A portion of the survey asked respondents to identify the “biggest challenges” to their “digital collaboration since the COVID-19 lockdown in March” using a list of possible answers and the ability to select multiple applicable responses. Overall, 67% of respondents said that “training users on new tools and ways of working” was the biggest challenge during this time period and 56% selected “increased IT burden related to managing/servicing new collab tools,” according to the survey ebook.

“Our digital collaboration survey found that it is near impossible for employees to always comply with relevant policies, and for IT to monitor said activity, especially with the increased responsibilities they’ve taken on over the past year and a half,” said John Hodges, SVP product strategy at AvePoint, in a press release. “That’s why there is a growing need for governance automation for any company leveraging tools like Microsoft Teams.”

Since the initial lockdowns in March 2020, a similar number of respondents said that “making new [communication] methods compliant” (43%) and “securing remote network[s]” (42%) were the biggest digital collaboration challenges. One-third of respondents (34%) selected “securing external sharing” and one-quarter (26%) identified “controlling access to digital workspaces/documents” as the biggest digital collaboration challenge.

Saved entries
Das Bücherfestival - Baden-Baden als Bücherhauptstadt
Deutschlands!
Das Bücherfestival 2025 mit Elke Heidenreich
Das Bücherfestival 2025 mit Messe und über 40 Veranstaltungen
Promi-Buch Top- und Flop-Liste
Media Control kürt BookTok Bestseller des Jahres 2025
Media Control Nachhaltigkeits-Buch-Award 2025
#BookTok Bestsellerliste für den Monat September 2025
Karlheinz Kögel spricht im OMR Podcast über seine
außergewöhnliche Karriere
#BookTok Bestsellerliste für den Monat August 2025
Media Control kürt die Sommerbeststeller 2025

* * *

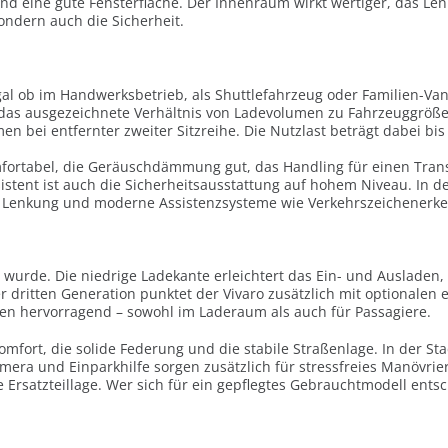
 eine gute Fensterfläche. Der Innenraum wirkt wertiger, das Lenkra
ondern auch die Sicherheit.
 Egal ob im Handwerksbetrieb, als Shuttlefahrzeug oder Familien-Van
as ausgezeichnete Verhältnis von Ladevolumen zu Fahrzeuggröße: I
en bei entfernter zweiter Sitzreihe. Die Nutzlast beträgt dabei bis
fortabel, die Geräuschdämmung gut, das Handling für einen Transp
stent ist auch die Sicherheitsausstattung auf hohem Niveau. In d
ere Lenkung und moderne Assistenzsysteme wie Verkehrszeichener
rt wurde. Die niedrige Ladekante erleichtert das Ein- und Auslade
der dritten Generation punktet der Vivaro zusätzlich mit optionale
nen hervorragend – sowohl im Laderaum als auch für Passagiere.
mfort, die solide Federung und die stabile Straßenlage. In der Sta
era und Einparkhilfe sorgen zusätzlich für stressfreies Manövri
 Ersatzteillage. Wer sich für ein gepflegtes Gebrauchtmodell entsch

PROBLEM 1
From the survey text, list each digital collaboration challenge that has a percentage attached, with its percentage.
PROBLEM 2
Extract a passage from the survey text verbatim, beginning at the words "A portion of" and ending after the words "the survey ebook.".
Rely only on the survey text to complete these tasks.

EXERCISE RESPONSE 1
- training users on new tools and ways of working: 67%
- increased IT burden related to managing/servicing new collab tools: 56%
- making new [communication] methods compliant: 43%
- securing remote network[s]: 42%
- securing external sharing: 34%
- controlling access to digital workspaces/documents: 26%

EXERCISE RESPONSE 2
A portion of the survey asked respondents to identify the “biggest challenges” to their “digital collaboration since the COVID-19 lockdown in March” using a list of possible answers and the ability to select multiple applicable responses. Overall, 67% of respondents said that “training users on new tools and ways of working” was the biggest challenge during this time period and 56% selected “increased IT burden related to managing/servicing new collab tools,” according to the survey ebook.